US Special Envoy for Yemen says the two-month truce between a Saudi-led coalition and the Iran-backed Houthis is an opportunity for the Islamic Republic to show its goodwill.
In an interview in Amman on Saturday, Tim Lenderking called the UN-brokered ceasefire a "decisive moment" in the near seven-year conflict and can serve as a first step" to a permanent peace.
"We would like to see Iran move away from the negative tactics and role they have played up this point," he said, adding that “If the international community and parties can work together this could be built into a lasting ceasefire and inclusive political process that ultimately gives shape to a new Yemen".
Iran has also welcomed the breakthrough as the warring sides in Yemen's conflict have agreed to a two-month nationwide truce.

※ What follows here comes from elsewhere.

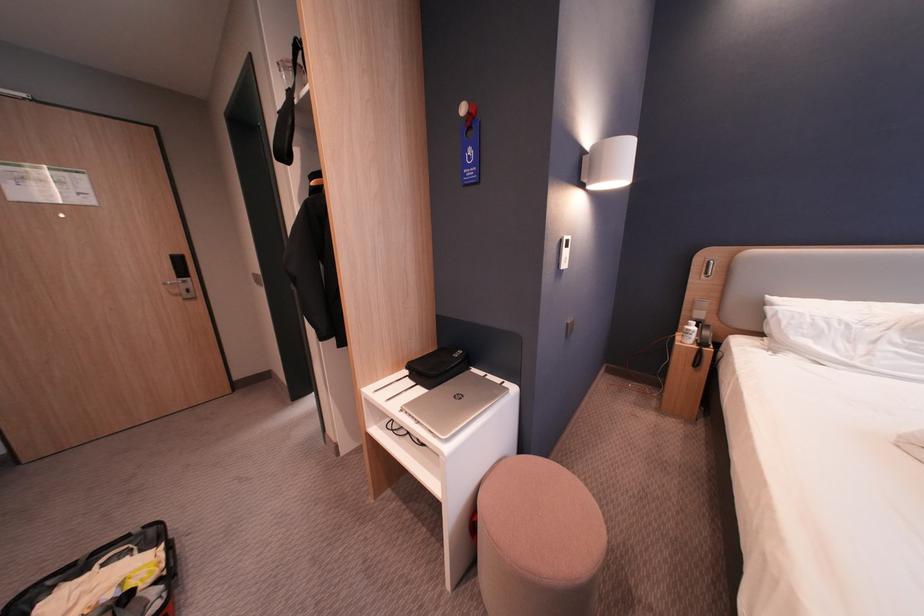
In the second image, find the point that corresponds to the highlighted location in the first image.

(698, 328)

It is reasonable to assume that without Tehran’s agreement the Houthis would not have accepted a ceasefire with Riyadh since the Yemeni conflict is widely seen in the region as a proxy war between Saudi Arabia and Iran.
The United States and others have criticized Iran for supplying missiles, drones and other weapons to the Houthis as part of its drive for regional influence and attempts to weaken Saudi Arabia. At the same time, Tehran is asking Washington to lift sanctions imposed on its Revolutionary Guard that is managing proxy forces in the Middle East.